#### Exercise details:
When you reach the line containing "staining of unremarkable" in the entries below, start writing out each line exactly, and stop after the line containing "shows no protein".

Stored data

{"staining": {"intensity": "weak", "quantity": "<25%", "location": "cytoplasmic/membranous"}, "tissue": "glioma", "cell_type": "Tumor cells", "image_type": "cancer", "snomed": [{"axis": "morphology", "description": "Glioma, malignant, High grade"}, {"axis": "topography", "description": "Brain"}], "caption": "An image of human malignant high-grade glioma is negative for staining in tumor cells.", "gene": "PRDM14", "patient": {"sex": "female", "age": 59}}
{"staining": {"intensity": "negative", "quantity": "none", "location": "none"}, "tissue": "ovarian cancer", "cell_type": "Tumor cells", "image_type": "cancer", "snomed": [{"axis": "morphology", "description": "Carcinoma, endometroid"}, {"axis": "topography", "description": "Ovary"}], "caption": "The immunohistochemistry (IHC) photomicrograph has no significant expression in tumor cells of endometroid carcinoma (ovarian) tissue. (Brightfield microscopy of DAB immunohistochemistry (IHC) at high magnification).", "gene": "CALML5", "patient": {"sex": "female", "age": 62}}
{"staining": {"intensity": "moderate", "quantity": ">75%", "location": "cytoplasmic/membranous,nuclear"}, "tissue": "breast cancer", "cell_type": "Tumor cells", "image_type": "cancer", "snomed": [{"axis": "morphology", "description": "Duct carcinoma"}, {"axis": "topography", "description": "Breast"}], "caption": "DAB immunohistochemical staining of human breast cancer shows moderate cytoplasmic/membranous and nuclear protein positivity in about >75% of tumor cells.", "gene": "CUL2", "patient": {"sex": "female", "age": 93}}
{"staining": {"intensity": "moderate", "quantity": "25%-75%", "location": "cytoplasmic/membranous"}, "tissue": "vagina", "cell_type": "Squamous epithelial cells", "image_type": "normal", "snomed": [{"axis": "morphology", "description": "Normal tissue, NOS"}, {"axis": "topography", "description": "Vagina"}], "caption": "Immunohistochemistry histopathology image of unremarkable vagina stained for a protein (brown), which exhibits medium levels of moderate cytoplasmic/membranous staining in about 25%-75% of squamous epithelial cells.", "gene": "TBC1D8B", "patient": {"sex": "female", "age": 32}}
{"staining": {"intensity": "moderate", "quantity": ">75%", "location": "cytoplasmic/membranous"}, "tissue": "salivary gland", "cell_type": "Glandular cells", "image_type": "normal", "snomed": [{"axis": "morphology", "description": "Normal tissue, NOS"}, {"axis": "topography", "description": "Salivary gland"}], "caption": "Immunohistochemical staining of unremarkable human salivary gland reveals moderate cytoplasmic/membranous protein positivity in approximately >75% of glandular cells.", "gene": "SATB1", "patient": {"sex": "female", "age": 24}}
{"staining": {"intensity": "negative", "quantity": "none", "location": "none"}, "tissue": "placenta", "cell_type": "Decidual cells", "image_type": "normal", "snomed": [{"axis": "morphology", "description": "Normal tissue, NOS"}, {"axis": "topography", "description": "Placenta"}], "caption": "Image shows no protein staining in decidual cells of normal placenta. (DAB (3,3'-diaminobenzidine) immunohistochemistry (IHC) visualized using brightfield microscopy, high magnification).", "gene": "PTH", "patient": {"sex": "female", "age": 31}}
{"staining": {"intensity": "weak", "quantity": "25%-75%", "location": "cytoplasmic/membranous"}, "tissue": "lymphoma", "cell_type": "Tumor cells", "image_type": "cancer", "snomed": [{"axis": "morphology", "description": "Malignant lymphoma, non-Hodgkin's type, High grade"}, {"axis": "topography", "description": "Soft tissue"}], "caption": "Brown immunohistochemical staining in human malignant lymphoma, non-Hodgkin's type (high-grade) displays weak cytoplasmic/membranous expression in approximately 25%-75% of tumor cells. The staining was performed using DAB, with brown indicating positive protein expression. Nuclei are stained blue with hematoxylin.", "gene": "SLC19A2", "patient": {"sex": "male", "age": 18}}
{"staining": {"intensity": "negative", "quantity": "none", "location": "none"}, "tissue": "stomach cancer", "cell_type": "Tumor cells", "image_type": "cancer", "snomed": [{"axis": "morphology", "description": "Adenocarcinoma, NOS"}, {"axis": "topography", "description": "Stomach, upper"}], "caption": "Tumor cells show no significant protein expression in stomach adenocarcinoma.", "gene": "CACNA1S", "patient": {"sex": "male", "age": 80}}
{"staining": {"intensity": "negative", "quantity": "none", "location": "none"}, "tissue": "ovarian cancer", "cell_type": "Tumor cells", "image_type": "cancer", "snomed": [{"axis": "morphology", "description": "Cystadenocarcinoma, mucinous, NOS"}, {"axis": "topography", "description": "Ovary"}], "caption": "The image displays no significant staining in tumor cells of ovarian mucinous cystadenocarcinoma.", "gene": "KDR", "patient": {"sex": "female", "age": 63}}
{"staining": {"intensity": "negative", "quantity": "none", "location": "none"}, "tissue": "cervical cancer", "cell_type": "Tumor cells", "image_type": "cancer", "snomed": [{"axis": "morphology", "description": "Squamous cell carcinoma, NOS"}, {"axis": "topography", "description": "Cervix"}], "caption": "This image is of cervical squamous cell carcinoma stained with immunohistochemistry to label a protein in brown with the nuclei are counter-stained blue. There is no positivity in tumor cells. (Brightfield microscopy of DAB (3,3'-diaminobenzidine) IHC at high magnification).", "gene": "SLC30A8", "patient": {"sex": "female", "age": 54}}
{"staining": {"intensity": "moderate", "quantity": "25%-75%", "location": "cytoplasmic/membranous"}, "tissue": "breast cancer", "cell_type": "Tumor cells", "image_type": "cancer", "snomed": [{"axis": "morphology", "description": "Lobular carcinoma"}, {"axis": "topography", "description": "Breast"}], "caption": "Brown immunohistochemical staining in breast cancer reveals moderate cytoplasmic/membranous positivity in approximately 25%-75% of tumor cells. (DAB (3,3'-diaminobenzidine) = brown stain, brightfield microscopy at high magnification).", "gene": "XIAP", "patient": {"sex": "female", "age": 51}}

#### Response below:
{"staining": {"intensity": "moderate", "quantity": ">75%", "location": "cytoplasmic/membranous"}, "tissue": "salivary gland", "cell_type": "Glandular cells", "image_type": "normal", "snomed": [{"axis": "morphology", "description": "Normal tissue, NOS"}, {"axis": "topography", "description": "Salivary gland"}], "caption": "Immunohistochemical staining of unremarkable human salivary gland reveals moderate cytoplasmic/membranous protein positivity in approximately >75% of glandular cells.", "gene": "SATB1", "patient": {"sex": "female", "age": 24}}
{"staining": {"intensity": "negative", "quantity": "none", "location": "none"}, "tissue": "placenta", "cell_type": "Decidual cells", "image_type": "normal", "snomed": [{"axis": "morphology", "description": "Normal tissue, NOS"}, {"axis": "topography", "description": "Placenta"}], "caption": "Image shows no protein staining in decidual cells of normal placenta. (DAB (3,3'-diaminobenzidine) immunohistochemistry (IHC) visualized using brightfield microscopy, high magnification).", "gene": "PTH", "patient": {"sex": "female", "age": 31}}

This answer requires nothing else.